Reproduce word for word the passage of the theater review below, from "Caroline O'Connor turns" to "watch her perform.".

====== Extract provided

On the night we attended the show, the role of Violet Newstead was played by Marina Prior's understudy Zoe Coppinger. As disappointing as it may have been for patrons to be missing out on seeing one of the leading ladies of Australian musical theatre in action, Coppinger is an absolute star. Her sense of authority, comedic timing and sharp-as-a-tac movements make for a sensational performance that will leave you instantly forgetting she is in fact, an understudy.
Caroline O'Connor turns a supporting role into an unforgettable piece of this musical puzzle. How can one put into words the glory that is THE Caroline O'Connor? Playing the role of Roz, O'Connor makes "Heart to Hart" one of the standout numbers of the show. She is the entire package and leaves nothing behind. It is truly an honour just to watch her perform.
In arguably the best-written role in the show, Erin Clare delivers a stunning performance as Doralee Rhodes. Clare gives a truely honest and raw performance whilst delivering powerhouse vocals from start to finish. Casey Donovan gives an interesting interpretation of Judy - beginning as a flighty, high-pitched "new girl" and then plateauing all the way to the eleven o'clock number ("Get Out and Stay Out") - which provides a vocally stark contrast to anything else she does in the show.
The ensemble in this production deserve a standing ovation. There is rarely a scene where they are not on stage and the choreography (by Lisa Stevens) is absolute fire. The energy level is consistently set to 100, the characters are clear and defined (special shout out to Sarah Krndija for being absolutely hysterical), they provide backing vocals for nearly every number, move most of the set pieces (while dancing) and honestly carry the weight of the entire show.
With all that said, this power of this production is near-ruined by poor sound quality. The vocals often barely make it over the music and even when they do, the lyrics are almost unintelligible. You can visually see the actors are singing with full power, but you simply cannot hear it. This overall makes for quite an underwhelming performance overall, which is a real let down considering the calibre of this cast. After discussions with other theatre patrons who attended alternate evenings, this appears to be a consistent problem that one can only hope will be fixed in future performances.
If you're looking for a good time, and Six feels a bit 'young' for you, then 9 to 5 is definitely your ticket to a great night out. Currently playing at the State Theatre in Melbourne, surrounded by awesome restaurants, make this show a must-see-with-mum.

============
====== Given material

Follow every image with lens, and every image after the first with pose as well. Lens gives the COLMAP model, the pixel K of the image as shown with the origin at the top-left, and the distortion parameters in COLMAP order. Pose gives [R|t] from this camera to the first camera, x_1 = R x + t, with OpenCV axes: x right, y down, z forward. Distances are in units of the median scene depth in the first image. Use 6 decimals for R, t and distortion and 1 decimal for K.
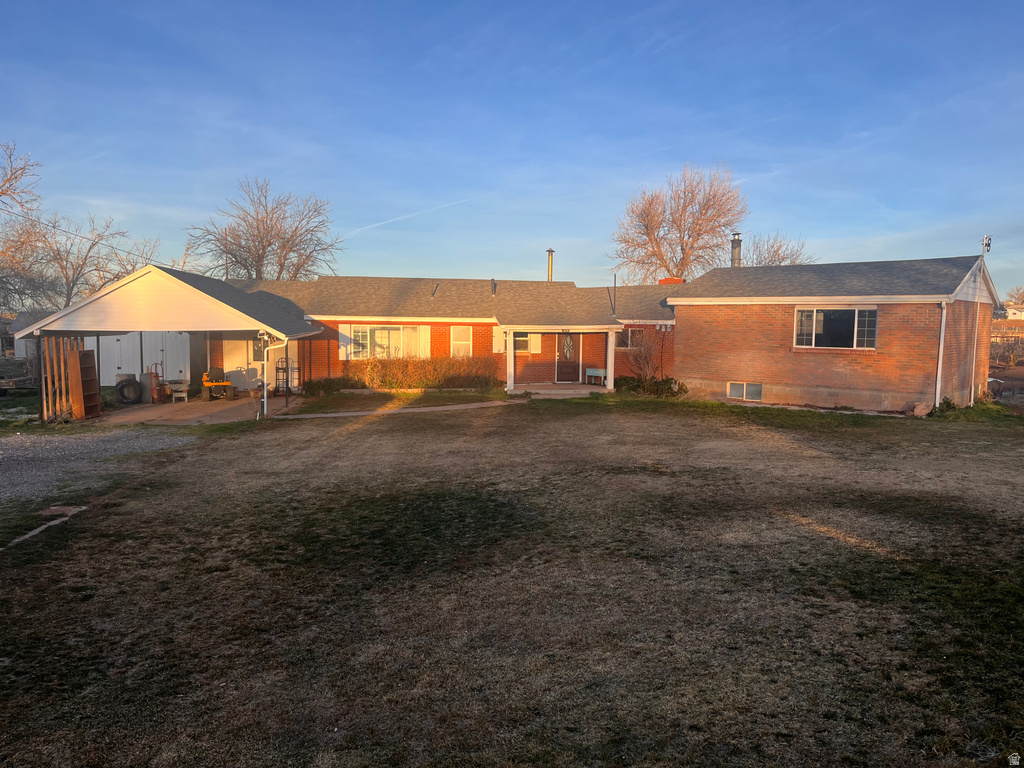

============

*Reply to the exercise*
Caroline O'Connor turns a supporting role into an unforgettable piece of this musical puzzle. How can one put into words the glory that is THE Caroline O'Connor? Playing the role of Roz, O'Connor makes "Heart to Hart" one of the standout numbers of the show. She is the entire package and leaves nothing behind. It is truly an honour just to watch her perform.